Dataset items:
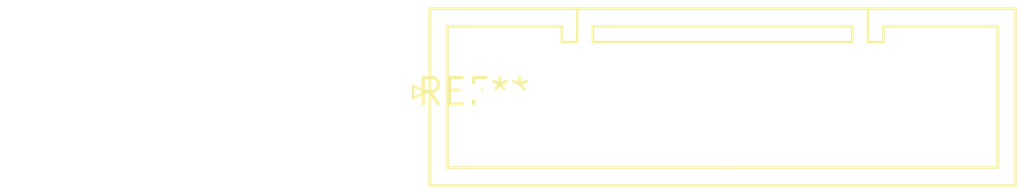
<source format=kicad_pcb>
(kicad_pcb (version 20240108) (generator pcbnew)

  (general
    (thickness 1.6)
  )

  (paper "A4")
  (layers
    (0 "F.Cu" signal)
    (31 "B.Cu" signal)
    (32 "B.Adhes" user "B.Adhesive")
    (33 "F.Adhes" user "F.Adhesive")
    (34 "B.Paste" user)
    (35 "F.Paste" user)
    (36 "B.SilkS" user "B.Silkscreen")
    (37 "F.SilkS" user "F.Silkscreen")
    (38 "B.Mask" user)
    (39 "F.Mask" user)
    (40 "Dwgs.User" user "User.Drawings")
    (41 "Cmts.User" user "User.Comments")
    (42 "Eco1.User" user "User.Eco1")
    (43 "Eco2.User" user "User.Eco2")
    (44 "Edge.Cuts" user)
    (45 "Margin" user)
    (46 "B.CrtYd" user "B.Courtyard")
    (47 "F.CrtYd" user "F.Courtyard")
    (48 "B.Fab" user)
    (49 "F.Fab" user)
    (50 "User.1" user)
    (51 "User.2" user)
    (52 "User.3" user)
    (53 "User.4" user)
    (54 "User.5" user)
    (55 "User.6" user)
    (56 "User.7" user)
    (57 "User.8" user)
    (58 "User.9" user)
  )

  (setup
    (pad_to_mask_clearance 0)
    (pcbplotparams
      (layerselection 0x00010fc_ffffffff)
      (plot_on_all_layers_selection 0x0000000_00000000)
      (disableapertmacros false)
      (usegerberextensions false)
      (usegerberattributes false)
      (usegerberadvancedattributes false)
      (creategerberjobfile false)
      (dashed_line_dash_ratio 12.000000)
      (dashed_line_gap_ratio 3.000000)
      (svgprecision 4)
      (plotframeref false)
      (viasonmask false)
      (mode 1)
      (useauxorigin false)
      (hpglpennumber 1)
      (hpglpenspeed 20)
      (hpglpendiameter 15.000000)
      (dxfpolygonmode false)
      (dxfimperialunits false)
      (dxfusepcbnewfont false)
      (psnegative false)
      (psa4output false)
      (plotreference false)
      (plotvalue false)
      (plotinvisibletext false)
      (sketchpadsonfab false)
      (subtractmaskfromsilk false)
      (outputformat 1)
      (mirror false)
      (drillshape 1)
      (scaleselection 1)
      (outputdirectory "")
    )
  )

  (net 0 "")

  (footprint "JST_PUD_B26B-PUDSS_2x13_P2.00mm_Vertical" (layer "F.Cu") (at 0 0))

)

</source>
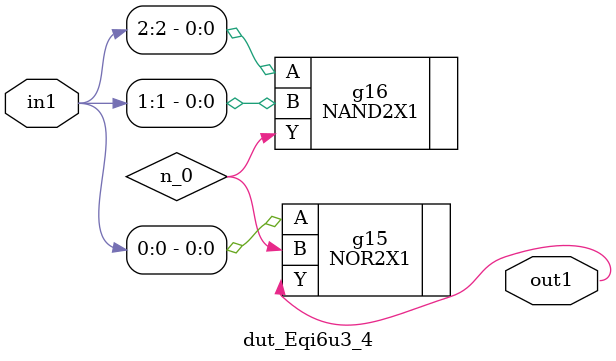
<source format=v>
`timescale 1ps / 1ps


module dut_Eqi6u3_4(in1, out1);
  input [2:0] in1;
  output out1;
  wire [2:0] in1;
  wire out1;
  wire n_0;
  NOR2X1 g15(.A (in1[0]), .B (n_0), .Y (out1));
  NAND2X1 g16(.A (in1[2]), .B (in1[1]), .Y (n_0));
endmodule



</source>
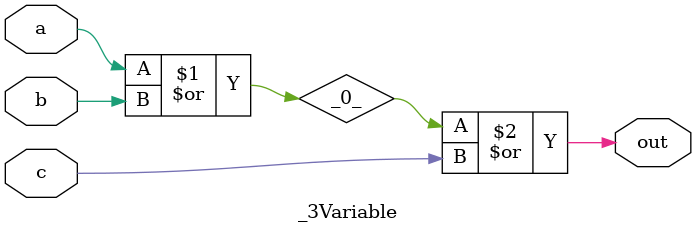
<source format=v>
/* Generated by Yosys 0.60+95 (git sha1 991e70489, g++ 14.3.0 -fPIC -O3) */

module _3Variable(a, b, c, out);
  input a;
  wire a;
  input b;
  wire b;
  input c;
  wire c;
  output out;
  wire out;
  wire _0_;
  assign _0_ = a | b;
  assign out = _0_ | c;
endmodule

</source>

### WORK TO COMPLETE
Determine how many lines of the data include the word "Silkscreen". Reply with the count and no other text.

### WRITTEN RESPONSE
2